■ Study text
A cathode 26 may be situated on one side of the matrix 24. A cathode flow field 28 adjacent to the cathode 26 may include a plurality of ribs 29 and channels 30 that may establish flow passages for collecting hydrogen (H₂) generated by the electrochemical reaction and carrying the hydrogen away from the cell 22. In implementations, water (H₂O) may be utilized to sweep hydrogen away from the cell 22. The flow passages of the cathode flow field 28 may be arranged into or out of the page in the illustration. The cathode 26 may include a catalyst adjacent to the matrix 24 and a gas diffusion layer (GDL) adjacent to the cathode flow field 28.

■ Parts of the exercise
1. From the cathode excerpt, list every component given a reference numeral, along with its numeral.
2. Write out the stretch of the cathode excerpt from "A cathode 26" through "flow field 28.", substituting "flow paths" for each "flow passages".

■ Material shown
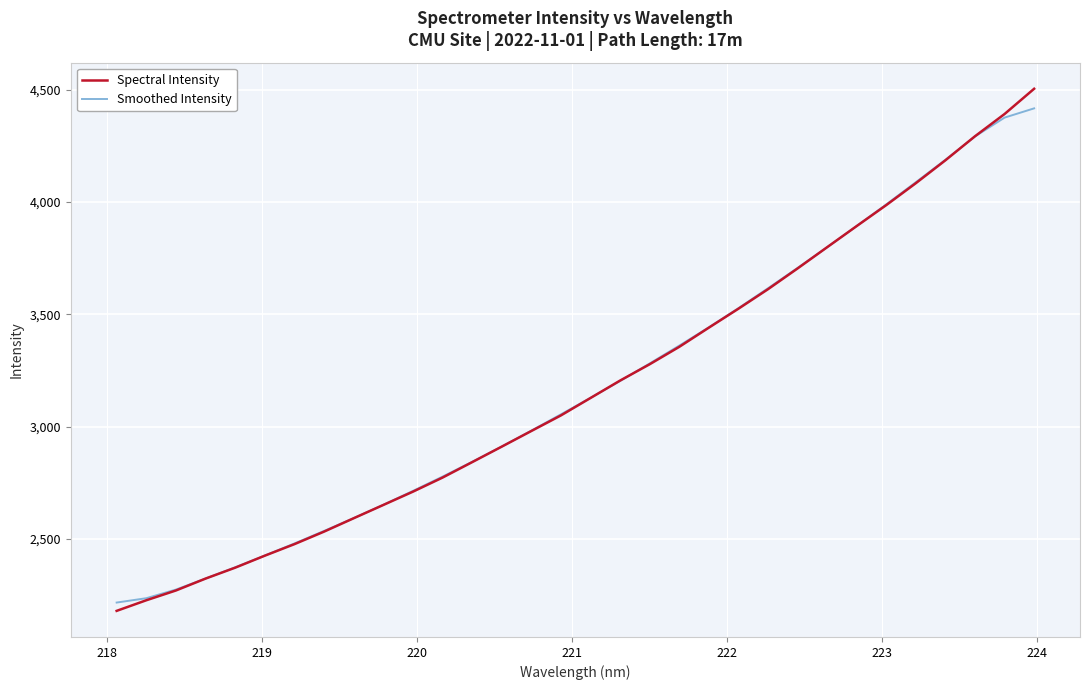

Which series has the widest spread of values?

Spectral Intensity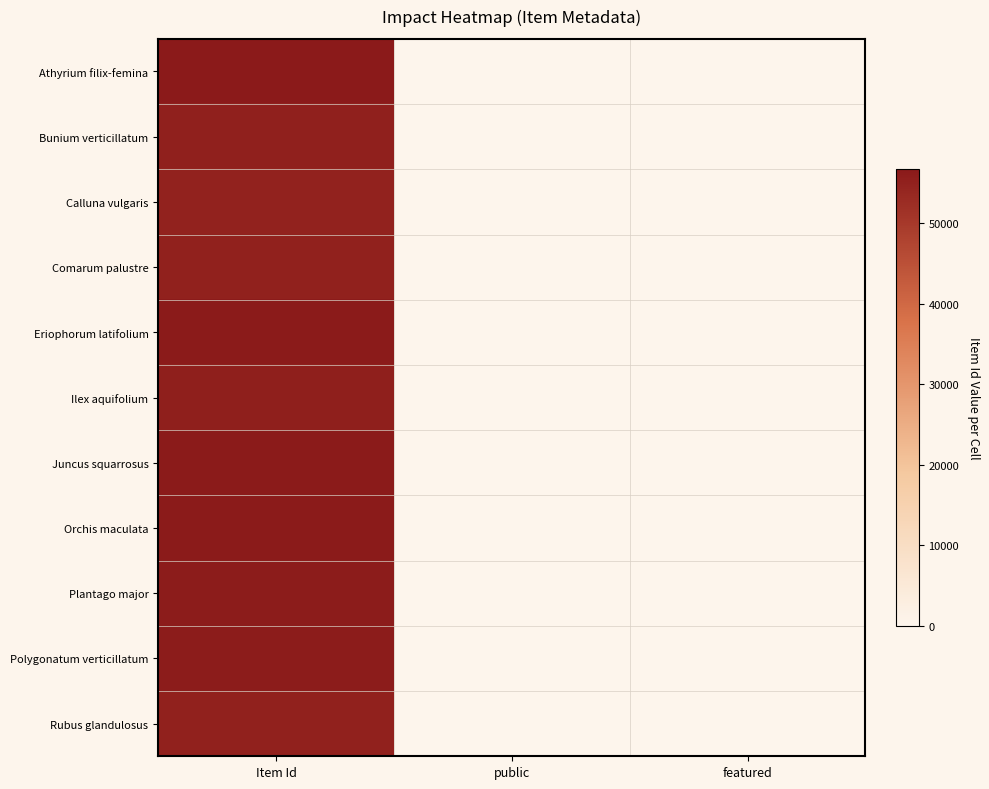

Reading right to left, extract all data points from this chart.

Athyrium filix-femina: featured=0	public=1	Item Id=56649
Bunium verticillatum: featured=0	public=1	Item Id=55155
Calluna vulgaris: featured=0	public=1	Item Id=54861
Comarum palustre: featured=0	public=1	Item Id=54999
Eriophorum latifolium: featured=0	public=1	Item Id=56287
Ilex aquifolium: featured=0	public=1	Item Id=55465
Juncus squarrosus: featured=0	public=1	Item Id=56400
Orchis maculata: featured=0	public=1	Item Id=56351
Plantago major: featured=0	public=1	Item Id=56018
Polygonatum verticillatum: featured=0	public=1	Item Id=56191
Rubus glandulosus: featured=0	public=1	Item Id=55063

■ Exercise responses
1. cathode 26, matrix 24, cathode flow field 28, ribs 29, channels 30, cell 22

2.
A cathode 26 may be situated on one side of the matrix 24. A cathode flow field 28 adjacent to the cathode 26 may include a plurality of ribs 29 and channels 30 that may establish flow paths for collecting hydrogen (H₂) generated by the electrochemical reaction and carrying the hydrogen away from the cell 22. In implementations, water (H₂O) may be utilized to sweep hydrogen away from the cell 22. The flow paths of the cathode flow field 28 may be arranged into or out of the page in the illustration. The cathode 26 may include a catalyst adjacent to the matrix 24 and a gas diffusion layer (GDL) adjacent to the cathode flow field 28.